═══ Extrait fourni ═══

Black Panthers
Black Panthers

L’héritage artistique du Black Panther Party dans la baie de San Francisco

Chronique par Camille Reynaud

Sommaire

Au début de l’année 2019, le San Francisco Art Institute (SFAI) accueillait l’exposition « Vanguard Revisited: Poetic Politics & Black Futures », une relecture du mouvement des Black Panthers à l’aune de celui d’artistes contemporains de la baie de San Francisco.

Le Black Panther Party (BPP), surnommé Black Panthers, est un mouvement révolutionnaire de libération afro-américaine qui s’est constitué au milieu des années 1960 en Californie pour lutter contre la ségrégation raciale aux États-Unis. Il a été documenté de l’intérieur dans le livre The Vanguard: A Photographic Essay on the Black Panthers par les photographes américains Ruth-Marion Baruch et Pirkle Jones, qui passèrent plusieurs mois de l’année 1968 à suivre ses membres sur la place publique comme autour d’une table dans des moments d’intimité. Leurs portraits en noir et blanc donnent un visage au mouvement, le décloisonnent, en saisissent les nuances et diffusent ainsi des militants une vision plus réaliste et plus humaine que celle, caricaturale, relayée à l’époque par les médias.

═══

Énoncé: Prolongez la chronique ci-dessus sur l'héritage artistique du Black Panther Party en reprenant juste après sa dernière phrase.

═══ Matériel fourni ═══

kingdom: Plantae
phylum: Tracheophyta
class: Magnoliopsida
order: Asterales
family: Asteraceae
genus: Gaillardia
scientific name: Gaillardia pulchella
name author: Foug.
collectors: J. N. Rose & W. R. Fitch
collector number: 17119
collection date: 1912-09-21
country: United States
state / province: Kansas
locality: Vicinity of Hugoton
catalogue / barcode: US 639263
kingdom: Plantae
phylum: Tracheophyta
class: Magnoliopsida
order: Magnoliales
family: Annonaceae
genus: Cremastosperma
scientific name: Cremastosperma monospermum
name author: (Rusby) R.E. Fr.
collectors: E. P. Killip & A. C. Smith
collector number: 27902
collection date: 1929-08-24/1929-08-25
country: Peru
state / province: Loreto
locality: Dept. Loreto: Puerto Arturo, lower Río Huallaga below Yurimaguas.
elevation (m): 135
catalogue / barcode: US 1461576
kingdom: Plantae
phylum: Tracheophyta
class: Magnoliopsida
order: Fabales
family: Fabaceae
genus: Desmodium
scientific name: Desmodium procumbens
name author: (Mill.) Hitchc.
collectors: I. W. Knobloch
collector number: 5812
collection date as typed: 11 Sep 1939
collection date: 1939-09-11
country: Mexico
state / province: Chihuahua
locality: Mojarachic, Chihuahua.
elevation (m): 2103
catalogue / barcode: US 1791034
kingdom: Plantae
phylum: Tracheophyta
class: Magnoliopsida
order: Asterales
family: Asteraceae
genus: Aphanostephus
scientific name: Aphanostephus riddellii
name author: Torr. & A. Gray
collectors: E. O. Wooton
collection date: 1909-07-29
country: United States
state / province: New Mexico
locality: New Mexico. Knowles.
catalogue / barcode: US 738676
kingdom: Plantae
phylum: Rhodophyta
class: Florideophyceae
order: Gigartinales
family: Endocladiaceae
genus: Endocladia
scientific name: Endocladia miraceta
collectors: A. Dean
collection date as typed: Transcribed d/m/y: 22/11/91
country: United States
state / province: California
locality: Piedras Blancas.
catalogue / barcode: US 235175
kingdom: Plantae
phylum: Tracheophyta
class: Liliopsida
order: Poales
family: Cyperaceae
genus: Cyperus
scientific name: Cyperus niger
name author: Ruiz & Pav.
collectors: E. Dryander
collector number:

═══

Résultat final:
Cinquante ans plus tard, Kija Lucas, Tosha Stimage, Christopher Martin et le Collectif 5/5 témoignent de l’influence du BPP dans leurs travaux respectifs.

Kija Lucas investit les notions de foyer et d’héritage par la photographie. Dans son projet « In Search of Home », l’artiste construit à partir de plantes et autres artefacts — morceaux de roche, pièces de métal ou de bois — un parallèle entre les schémas migratoires de sa famille et la classification des espèces établie par le naturaliste suédois Carl Von Linné. Bien qu’elle les récolte dans différentes régions, elle applique le même traitement à chaque espèce de plante, sans distinction de provenance — ce qu’elle appelle « native » ou « non native », comme sont désignés les Américains d’origine étrangère.

Tosha Stimage disloque le langage pour déconstruire les idéologies raciales, par l’emploi de messages codés, de décalages entre signifié et signifiant et de déplacements de contexte. Son projet « 50 WAYS TO MAKE ORANGE », par exemple, assemble des photos du footballer américain O.J Simpson et d’oranges en un tissage qui explore les possibilités et les limites du langage visuel, les significations se coupant et se recoupant au gré des disparitions d’un fragment d’image sous une autre. Elle montre ainsi qu’une identité n’est pas uniforme mais varie d’une interaction à une autre et en fonction du contexte.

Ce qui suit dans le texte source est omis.